Records provided Start Marker

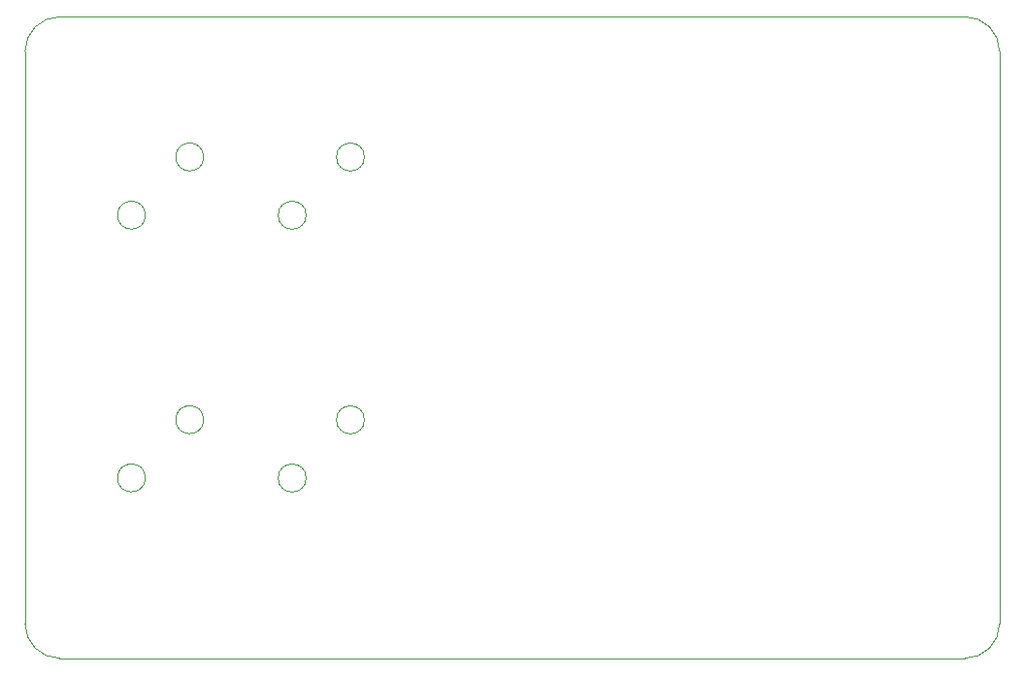
<source format=gm1>
%TF.GenerationSoftware,KiCad,Pcbnew,8.0.2*%
%TF.CreationDate,2024-09-16T20:23:21-04:00*%
%TF.ProjectId,fpga,66706761-2e6b-4696-9361-645f70636258,rev?*%
%TF.SameCoordinates,Original*%
%TF.FileFunction,Profile,NP*%
%FSLAX46Y46*%
G04 Gerber Fmt 4.6, Leading zero omitted, Abs format (unit mm)*
G04 Created by KiCad (PCBNEW 8.0.2) date 2024-09-16 20:23:21*
%MOMM*%
%LPD*%
G01*
G04 APERTURE LIST*
%TA.AperFunction,Profile*%
%ADD10C,0.120000*%
%TD*%
G04 APERTURE END LIST*
D10*
%TO.C,J9*%
X59759600Y-86936200D02*
X59759600Y-36936200D01*
X62759600Y-33936200D02*
X141759600Y-33936200D01*
X141759600Y-89936200D02*
X62759600Y-89936200D01*
X144759600Y-36936200D02*
X144759600Y-86936200D01*
X59759600Y-36936200D02*
G75*
G02*
X62759600Y-33936200I2999998J2D01*
G01*
X62759600Y-89936200D02*
G75*
G02*
X59759600Y-86936200I0J3000000D01*
G01*
X141759600Y-33936200D02*
G75*
G02*
X144759600Y-36936200I0J-3000000D01*
G01*
X144759600Y-86936200D02*
G75*
G02*
X141759600Y-89936200I-3000000J0D01*
G01*
%TO.C,SW2*%
X89358000Y-46177200D02*
G75*
G02*
X86918000Y-46177200I-1220000J0D01*
G01*
X86918000Y-46177200D02*
G75*
G02*
X89358000Y-46177200I1220000J0D01*
G01*
X84278000Y-51257200D02*
G75*
G02*
X81838000Y-51257200I-1220000J0D01*
G01*
X81838000Y-51257200D02*
G75*
G02*
X84278000Y-51257200I1220000J0D01*
G01*
%TO.C,SW8*%
X75337200Y-46177200D02*
G75*
G02*
X72897200Y-46177200I-1220000J0D01*
G01*
X72897200Y-46177200D02*
G75*
G02*
X75337200Y-46177200I1220000J0D01*
G01*
X70257200Y-51257200D02*
G75*
G02*
X67817200Y-51257200I-1220000J0D01*
G01*
X67817200Y-51257200D02*
G75*
G02*
X70257200Y-51257200I1220000J0D01*
G01*
%TO.C,SW6*%
X75335800Y-69111200D02*
G75*
G02*
X72895800Y-69111200I-1220000J0D01*
G01*
X72895800Y-69111200D02*
G75*
G02*
X75335800Y-69111200I1220000J0D01*
G01*
X70255800Y-74191200D02*
G75*
G02*
X67815800Y-74191200I-1220000J0D01*
G01*
X67815800Y-74191200D02*
G75*
G02*
X70255800Y-74191200I1220000J0D01*
G01*
%TO.C,SW7*%
X89356600Y-69120400D02*
G75*
G02*
X86916600Y-69120400I-1220000J0D01*
G01*
X86916600Y-69120400D02*
G75*
G02*
X89356600Y-69120400I1220000J0D01*
G01*
X84276600Y-74200400D02*
G75*
G02*
X81836600Y-74200400I-1220000J0D01*
G01*
X81836600Y-74200400D02*
G75*
G02*
X84276600Y-74200400I1220000J0D01*
G01*
%TD*%
M02*

</source>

Records provided End Marker

• **Task requirements**
Transcribe the line that contains "X72897200Y-46177200D02*" exactly, then each line after it through the end of the material. Nothing else belongs in the output.

• **Output for this task**
X72897200Y-46177200D02*
G75*
G02*
X75337200Y-46177200I1220000J0D01*
G01*
X70257200Y-51257200D02*
G75*
G02*
X67817200Y-51257200I-1220000J0D01*
G01*
X67817200Y-51257200D02*
G75*
G02*
X70257200Y-51257200I1220000J0D01*
G01*
%TO.C,SW6*%
X75335800Y-69111200D02*
G75*
G02*
X72895800Y-69111200I-1220000J0D01*
G01*
X72895800Y-69111200D02*
G75*
G02*
X75335800Y-69111200I1220000J0D01*
G01*
X70255800Y-74191200D02*
G75*
G02*
X67815800Y-74191200I-1220000J0D01*
G01*
X67815800Y-74191200D02*
G75*
G02*
X70255800Y-74191200I1220000J0D01*
G01*
%TO.C,SW7*%
X89356600Y-69120400D02*
G75*
G02*
X86916600Y-69120400I-1220000J0D01*
G01*
X86916600Y-69120400D02*
G75*
G02*
X89356600Y-69120400I1220000J0D01*
G01*
X84276600Y-74200400D02*
G75*
G02*
X81836600Y-74200400I-1220000J0D01*
G01*
X81836600Y-74200400D02*
G75*
G02*
X84276600Y-74200400I1220000J0D01*
G01*
%TD*%
M02*

</source>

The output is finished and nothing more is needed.